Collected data
··········

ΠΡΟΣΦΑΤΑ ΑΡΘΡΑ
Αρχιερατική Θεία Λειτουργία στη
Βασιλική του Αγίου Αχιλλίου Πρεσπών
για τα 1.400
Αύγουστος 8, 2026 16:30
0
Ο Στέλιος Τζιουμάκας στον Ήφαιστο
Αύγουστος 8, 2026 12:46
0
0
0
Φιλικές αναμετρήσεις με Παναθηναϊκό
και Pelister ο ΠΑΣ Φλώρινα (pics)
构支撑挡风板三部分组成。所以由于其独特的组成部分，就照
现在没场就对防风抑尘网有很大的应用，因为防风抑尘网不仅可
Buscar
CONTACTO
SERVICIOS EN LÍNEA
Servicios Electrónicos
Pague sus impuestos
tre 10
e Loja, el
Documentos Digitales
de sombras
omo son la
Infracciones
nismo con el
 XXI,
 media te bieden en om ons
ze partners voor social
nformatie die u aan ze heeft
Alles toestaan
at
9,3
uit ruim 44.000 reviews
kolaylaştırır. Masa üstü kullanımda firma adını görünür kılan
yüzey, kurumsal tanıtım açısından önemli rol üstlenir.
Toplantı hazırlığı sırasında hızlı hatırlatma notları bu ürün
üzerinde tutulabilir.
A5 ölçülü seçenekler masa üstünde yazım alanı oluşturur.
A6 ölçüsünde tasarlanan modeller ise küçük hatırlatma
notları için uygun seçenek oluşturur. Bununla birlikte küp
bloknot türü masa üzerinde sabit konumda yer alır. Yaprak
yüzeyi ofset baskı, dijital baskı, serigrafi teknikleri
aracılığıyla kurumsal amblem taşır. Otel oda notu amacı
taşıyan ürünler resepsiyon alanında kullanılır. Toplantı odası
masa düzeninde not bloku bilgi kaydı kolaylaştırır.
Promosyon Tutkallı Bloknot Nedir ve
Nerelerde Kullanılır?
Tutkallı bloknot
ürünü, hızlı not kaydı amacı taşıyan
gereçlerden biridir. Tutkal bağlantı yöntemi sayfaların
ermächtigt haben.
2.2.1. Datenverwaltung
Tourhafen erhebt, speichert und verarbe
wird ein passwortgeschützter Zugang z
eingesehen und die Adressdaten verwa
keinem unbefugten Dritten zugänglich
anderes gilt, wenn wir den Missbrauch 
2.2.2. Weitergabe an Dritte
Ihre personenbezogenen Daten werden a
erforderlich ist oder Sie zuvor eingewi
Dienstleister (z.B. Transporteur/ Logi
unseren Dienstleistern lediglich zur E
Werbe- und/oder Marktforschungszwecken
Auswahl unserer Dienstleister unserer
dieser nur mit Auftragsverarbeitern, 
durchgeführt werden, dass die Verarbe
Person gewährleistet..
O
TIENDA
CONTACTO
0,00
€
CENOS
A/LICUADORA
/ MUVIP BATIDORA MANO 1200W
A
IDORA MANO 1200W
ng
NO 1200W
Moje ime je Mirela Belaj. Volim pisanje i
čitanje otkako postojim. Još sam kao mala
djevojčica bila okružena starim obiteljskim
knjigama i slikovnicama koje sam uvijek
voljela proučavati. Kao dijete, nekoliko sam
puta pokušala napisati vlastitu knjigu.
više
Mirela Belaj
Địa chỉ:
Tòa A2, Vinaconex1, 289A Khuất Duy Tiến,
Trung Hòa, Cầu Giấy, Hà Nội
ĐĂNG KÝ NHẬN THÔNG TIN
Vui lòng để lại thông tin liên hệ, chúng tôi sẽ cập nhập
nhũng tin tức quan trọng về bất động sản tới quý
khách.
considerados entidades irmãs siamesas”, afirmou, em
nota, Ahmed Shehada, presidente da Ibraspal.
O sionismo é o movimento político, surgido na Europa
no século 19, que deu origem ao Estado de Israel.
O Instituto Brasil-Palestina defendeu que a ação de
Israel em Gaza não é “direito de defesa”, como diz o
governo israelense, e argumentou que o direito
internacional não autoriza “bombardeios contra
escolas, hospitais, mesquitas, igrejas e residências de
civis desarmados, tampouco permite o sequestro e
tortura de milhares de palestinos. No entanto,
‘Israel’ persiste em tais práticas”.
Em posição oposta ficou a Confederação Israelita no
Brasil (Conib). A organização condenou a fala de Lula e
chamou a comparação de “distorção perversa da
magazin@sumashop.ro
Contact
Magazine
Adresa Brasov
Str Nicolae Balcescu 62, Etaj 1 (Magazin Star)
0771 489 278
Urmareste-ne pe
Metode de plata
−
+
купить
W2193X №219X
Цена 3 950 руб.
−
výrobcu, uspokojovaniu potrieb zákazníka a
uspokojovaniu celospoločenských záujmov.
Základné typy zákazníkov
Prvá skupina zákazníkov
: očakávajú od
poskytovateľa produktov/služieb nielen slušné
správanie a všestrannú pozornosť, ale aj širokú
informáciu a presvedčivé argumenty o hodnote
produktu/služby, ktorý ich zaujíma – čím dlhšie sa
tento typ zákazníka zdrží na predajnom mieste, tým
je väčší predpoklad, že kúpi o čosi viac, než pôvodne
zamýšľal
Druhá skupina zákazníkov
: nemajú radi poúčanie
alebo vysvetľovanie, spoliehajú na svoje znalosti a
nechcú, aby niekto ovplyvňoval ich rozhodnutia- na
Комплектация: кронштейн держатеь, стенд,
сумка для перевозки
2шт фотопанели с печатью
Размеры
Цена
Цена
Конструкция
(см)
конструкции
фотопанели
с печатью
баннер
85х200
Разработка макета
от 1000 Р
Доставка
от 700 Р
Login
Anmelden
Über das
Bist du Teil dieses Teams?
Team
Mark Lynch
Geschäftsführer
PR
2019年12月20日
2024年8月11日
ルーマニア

··········

• _Problem requirements_
Report every line of the records above that contains the string "Toplantı", matching case exactly.

• _Written solution_
Toplantı hazırlığı sırasında hızlı hatırlatma notları bu ürün
taşıyan ürünler resepsiyon alanında kullanılır. Toplantı odası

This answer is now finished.